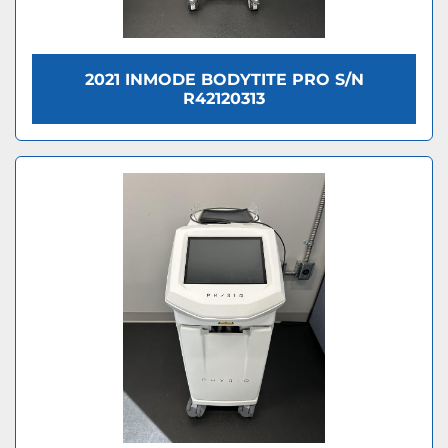
2021 INMODE BODYTITE PRO S/N
R42120313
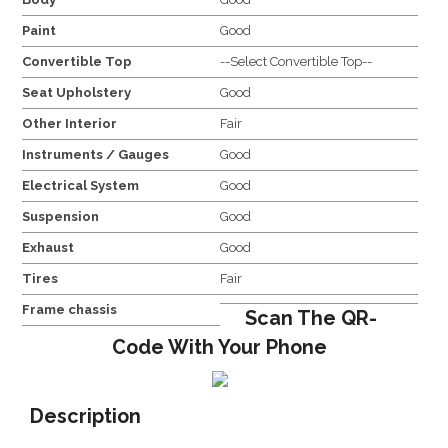
Paint
Good
Convertible Top
--Select Convertible Top--
Seat Upholstery
Good
Other Interior
Fair
Instruments / Gauges
Good
Electrical System
Good
Suspension
Good
Exhaust
Good
Tires
Fair
Frame chassis
Scan The QR-
Code With Your Phone
Description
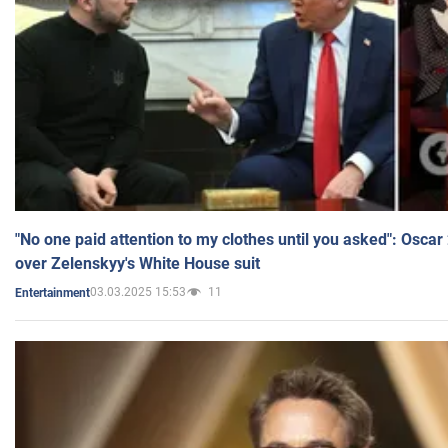
"No one paid attention to my clothes until you asked": Osca
over Zelenskyy's White House suit
03.03.2025 15:53
11
Entertainment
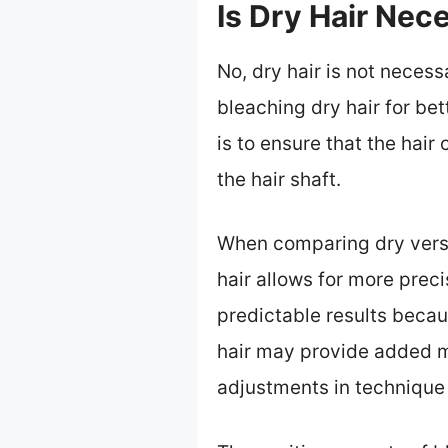
Is Dry Hair Nec
No, dry hair is not neces
bleaching dry hair for be
is to ensure that the hai
the hair shaft.
When comparing dry versu
hair allows for more preci
predictable results becau
hair may provide added m
adjustments in technique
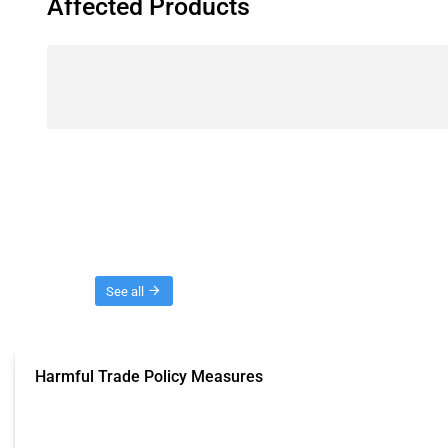
Affected Products
Threads
See all
Harmful Trade Policy Measures
This Thread tracks harmful trade policy interventions affecting all products.
Published: 04 Sep 2024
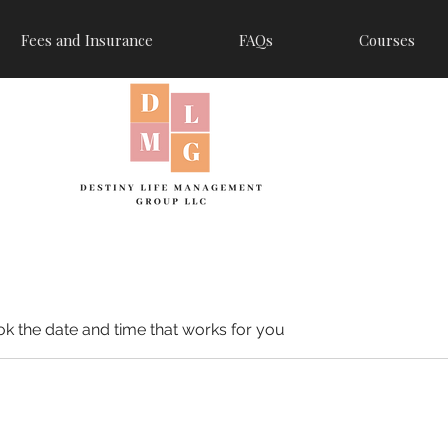
Fees and Insurance
FAQs
Courses
ok the date and time that works for you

........

» **Work request**
Rewrite the text of the records above with "Good" changed to "Excellent" and everything else left as it is, leaving out the pictures.

» **Answer to this task**
2021 INMODE BODYTITE PRO S/N
R42120313
Paint
Excellent
Convertible Top
--Select Convertible Top--
Seat Upholstery
Excellent
Other Interior
Fair
Instruments / Gauges
Excellent
Electrical System
Excellent
Suspension
Excellent
Exhaust
Excellent
Tires
Fair
Frame chassis
Scan The QR-
Code With Your Phone
Description
"No one paid attention to my clothes until you asked": Osca
over Zelenskyy's White House suit
03.03.2025 15:53
11
Entertainment
Is Dry Hair Nec
No, dry hair is not neces
bleaching dry hair for be
is to ensure that the hai
the hair shaft.
When comparing dry versu
hair allows for more preci
predictable results becau
hair may provide added m
adjustments in technique
Affected Products
Threads
See all
Harmful Trade Policy Measures
This Thread tracks harmful trade policy interventions affecting all products.
Published: 04 Sep 2024
Fees and Insurance
FAQs
Courses
ok the date and time that works for you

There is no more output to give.